* Task directions
Your copy of the listing must be exact and must hold no images.

* Working data
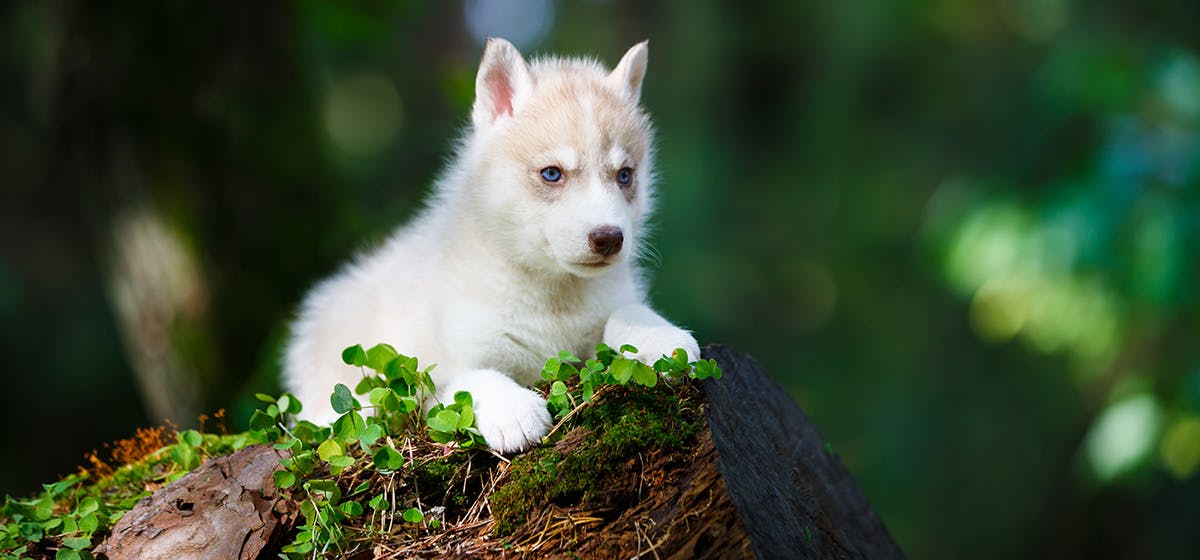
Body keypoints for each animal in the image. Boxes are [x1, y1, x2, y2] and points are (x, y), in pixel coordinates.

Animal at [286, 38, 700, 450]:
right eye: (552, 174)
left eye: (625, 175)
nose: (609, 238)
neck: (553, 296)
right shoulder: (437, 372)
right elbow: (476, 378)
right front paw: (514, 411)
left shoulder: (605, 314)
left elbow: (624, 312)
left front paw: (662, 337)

* Written answer
Body keypoints for each animal in the image. Boxes are [x1, y1, x2, y2] and points are (x, y), in pixel coordinates.

Animal at [286, 38, 700, 450]:
right eye: (552, 174)
left eye: (625, 175)
nose: (609, 238)
neck: (553, 296)
right shoulder: (437, 372)
right elbow: (476, 378)
right front paw: (514, 411)
left shoulder: (605, 314)
left elbow: (624, 312)
left front paw: (662, 337)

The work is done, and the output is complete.